TASK MATERIAL

┌────────

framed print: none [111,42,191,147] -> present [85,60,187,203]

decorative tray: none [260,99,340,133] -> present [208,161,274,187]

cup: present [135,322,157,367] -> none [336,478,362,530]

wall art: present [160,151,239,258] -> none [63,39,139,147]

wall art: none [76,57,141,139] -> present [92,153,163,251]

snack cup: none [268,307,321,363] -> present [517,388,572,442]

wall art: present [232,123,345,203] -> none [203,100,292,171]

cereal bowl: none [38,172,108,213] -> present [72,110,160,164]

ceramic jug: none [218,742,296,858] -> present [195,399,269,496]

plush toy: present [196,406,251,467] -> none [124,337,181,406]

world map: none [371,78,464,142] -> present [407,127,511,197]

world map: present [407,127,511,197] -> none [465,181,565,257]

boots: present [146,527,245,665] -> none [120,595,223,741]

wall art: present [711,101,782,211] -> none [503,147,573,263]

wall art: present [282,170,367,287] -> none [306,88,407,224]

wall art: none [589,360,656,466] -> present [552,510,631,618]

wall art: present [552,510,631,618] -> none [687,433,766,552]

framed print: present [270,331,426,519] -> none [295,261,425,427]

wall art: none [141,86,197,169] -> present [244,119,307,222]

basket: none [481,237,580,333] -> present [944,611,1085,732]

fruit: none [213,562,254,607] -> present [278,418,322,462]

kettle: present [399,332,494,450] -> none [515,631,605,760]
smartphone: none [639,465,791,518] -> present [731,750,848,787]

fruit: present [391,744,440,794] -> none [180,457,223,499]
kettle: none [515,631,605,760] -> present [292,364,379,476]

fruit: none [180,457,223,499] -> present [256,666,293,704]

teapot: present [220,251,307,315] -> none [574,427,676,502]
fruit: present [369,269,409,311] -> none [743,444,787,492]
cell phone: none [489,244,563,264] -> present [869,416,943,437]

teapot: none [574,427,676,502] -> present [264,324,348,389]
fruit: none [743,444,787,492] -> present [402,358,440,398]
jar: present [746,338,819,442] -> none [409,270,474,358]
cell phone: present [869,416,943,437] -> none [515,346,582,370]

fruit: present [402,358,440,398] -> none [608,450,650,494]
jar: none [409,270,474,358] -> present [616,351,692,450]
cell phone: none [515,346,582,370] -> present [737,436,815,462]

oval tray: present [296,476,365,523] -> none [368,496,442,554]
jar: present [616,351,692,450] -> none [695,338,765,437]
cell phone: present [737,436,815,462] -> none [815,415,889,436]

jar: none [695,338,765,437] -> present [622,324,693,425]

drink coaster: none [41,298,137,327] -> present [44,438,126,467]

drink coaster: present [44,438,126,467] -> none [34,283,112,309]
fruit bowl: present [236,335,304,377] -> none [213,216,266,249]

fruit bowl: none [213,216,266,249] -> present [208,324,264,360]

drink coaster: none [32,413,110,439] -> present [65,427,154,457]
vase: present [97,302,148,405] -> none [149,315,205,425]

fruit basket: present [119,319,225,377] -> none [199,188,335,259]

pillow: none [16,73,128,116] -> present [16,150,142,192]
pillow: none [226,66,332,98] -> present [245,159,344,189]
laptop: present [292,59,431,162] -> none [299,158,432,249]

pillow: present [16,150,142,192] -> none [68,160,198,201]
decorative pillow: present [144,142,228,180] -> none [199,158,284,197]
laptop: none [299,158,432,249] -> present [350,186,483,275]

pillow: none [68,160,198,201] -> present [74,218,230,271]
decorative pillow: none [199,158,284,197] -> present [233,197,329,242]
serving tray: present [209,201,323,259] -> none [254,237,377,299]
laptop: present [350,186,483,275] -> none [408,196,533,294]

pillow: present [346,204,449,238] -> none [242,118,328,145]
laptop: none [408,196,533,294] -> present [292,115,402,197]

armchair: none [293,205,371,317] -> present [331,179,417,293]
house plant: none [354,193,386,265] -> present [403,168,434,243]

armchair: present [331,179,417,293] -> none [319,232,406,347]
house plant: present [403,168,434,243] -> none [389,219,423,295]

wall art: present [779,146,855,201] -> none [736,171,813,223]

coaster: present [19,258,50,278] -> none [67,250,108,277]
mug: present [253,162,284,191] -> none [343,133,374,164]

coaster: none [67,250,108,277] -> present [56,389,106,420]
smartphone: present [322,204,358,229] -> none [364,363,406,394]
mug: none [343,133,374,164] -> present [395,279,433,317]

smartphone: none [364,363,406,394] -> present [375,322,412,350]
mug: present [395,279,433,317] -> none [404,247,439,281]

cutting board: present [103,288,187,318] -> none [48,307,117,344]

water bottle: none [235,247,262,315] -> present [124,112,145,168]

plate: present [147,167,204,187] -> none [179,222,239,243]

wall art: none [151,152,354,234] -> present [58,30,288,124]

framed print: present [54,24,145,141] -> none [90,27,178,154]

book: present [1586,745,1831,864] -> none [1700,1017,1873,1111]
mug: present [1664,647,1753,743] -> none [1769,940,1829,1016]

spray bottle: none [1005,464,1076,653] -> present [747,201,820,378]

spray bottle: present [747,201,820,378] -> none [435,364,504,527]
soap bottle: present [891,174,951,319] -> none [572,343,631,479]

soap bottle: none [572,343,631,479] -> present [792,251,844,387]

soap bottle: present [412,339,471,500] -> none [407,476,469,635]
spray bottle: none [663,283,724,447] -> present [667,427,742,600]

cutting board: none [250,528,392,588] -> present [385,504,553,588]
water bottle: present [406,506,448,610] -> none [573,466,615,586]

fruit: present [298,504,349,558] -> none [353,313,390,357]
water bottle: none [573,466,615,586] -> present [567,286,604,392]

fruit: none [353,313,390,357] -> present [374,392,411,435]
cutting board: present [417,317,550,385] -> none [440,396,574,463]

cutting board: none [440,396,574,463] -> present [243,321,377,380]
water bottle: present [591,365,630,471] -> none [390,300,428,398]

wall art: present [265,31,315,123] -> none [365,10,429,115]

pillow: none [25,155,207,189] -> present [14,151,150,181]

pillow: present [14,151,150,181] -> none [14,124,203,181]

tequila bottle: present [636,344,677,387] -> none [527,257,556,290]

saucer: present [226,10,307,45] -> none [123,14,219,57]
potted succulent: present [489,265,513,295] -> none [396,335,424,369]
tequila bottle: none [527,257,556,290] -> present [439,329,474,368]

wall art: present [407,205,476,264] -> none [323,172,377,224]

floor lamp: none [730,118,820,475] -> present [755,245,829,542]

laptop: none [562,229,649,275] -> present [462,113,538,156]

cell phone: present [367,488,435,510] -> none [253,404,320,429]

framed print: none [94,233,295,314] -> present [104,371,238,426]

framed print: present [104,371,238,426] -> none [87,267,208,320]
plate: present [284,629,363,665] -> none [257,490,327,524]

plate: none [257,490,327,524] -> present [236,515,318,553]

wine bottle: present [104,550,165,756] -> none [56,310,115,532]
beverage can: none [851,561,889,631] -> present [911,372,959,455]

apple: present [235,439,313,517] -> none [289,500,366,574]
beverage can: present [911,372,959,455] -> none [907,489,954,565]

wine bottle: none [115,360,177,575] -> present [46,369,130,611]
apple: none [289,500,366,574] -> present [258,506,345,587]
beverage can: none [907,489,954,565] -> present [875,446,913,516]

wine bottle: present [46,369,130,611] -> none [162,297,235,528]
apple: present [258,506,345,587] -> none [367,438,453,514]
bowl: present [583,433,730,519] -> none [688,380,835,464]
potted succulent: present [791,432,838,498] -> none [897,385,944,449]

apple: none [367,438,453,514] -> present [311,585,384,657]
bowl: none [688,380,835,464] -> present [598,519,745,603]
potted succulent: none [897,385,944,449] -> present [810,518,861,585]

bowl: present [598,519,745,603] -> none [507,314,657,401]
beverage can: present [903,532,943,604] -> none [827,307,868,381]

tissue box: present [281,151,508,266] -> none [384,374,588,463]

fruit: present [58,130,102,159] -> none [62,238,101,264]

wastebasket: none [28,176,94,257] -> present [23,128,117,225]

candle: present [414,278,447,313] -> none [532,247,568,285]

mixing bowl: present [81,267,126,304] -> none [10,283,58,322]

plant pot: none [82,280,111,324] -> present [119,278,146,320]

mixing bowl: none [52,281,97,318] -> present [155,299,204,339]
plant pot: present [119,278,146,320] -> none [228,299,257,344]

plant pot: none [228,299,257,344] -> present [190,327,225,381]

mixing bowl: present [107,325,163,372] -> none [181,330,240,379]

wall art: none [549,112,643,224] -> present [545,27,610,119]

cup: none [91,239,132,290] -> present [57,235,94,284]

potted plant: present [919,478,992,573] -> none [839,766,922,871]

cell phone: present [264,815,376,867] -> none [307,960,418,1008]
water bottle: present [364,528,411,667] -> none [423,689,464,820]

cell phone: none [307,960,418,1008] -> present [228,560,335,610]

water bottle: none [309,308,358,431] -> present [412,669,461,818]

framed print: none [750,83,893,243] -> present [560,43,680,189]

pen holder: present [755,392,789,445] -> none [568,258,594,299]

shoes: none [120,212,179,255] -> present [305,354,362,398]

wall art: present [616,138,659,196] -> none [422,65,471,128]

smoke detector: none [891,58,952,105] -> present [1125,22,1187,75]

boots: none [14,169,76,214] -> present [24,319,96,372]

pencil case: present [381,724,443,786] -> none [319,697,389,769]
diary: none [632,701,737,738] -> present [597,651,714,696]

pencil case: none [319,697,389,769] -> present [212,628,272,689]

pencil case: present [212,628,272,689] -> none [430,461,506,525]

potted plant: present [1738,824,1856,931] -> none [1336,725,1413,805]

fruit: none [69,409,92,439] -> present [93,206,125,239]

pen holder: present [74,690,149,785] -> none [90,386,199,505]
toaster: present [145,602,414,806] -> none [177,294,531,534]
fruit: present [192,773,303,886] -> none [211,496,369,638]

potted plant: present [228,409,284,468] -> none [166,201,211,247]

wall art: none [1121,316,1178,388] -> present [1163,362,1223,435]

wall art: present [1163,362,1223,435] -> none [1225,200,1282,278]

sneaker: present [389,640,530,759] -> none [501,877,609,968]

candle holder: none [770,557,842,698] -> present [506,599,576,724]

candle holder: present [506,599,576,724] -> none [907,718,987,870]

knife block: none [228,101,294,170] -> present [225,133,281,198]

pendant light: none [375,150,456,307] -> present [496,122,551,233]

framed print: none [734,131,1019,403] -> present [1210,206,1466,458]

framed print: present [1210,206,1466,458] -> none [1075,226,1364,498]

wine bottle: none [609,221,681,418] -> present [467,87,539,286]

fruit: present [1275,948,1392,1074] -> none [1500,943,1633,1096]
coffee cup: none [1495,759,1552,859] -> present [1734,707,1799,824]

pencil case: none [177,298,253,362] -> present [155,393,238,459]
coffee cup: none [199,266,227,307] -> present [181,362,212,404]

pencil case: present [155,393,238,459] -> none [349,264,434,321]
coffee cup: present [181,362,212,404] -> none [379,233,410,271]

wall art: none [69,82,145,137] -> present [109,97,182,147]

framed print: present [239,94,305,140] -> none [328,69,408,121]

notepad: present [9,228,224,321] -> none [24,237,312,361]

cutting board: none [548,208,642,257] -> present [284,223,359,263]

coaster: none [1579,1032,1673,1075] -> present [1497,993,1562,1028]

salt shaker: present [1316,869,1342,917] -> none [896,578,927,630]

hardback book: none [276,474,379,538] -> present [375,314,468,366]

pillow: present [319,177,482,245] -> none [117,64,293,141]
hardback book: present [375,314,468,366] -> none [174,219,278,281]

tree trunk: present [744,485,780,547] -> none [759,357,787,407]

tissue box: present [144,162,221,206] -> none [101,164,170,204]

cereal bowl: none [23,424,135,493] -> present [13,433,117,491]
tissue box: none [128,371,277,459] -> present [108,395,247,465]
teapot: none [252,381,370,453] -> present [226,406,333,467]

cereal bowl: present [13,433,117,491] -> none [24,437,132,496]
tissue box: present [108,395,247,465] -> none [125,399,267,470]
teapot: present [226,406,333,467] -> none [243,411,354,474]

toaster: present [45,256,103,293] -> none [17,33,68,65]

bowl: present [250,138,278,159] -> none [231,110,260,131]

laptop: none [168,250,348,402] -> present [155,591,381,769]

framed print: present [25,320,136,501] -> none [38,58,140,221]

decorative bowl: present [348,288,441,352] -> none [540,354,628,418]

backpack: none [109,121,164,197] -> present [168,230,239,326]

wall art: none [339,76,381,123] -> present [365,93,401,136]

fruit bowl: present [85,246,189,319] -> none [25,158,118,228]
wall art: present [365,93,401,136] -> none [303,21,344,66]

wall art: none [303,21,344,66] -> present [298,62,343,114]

└────────

When you reach the line with "decorative bowl: present" in the records above, start writing out lines exactly, and stop once the line with "fruit bowl: present [85,246,189,319]" has been written; include nothing else.

OUTPUT FOR THIS EXERCISE
decorative bowl: present [348,288,441,352] -> none [540,354,628,418]

backpack: none [109,121,164,197] -> present [168,230,239,326]

wall art: none [339,76,381,123] -> present [365,93,401,136]

fruit bowl: present [85,246,189,319] -> none [25,158,118,228]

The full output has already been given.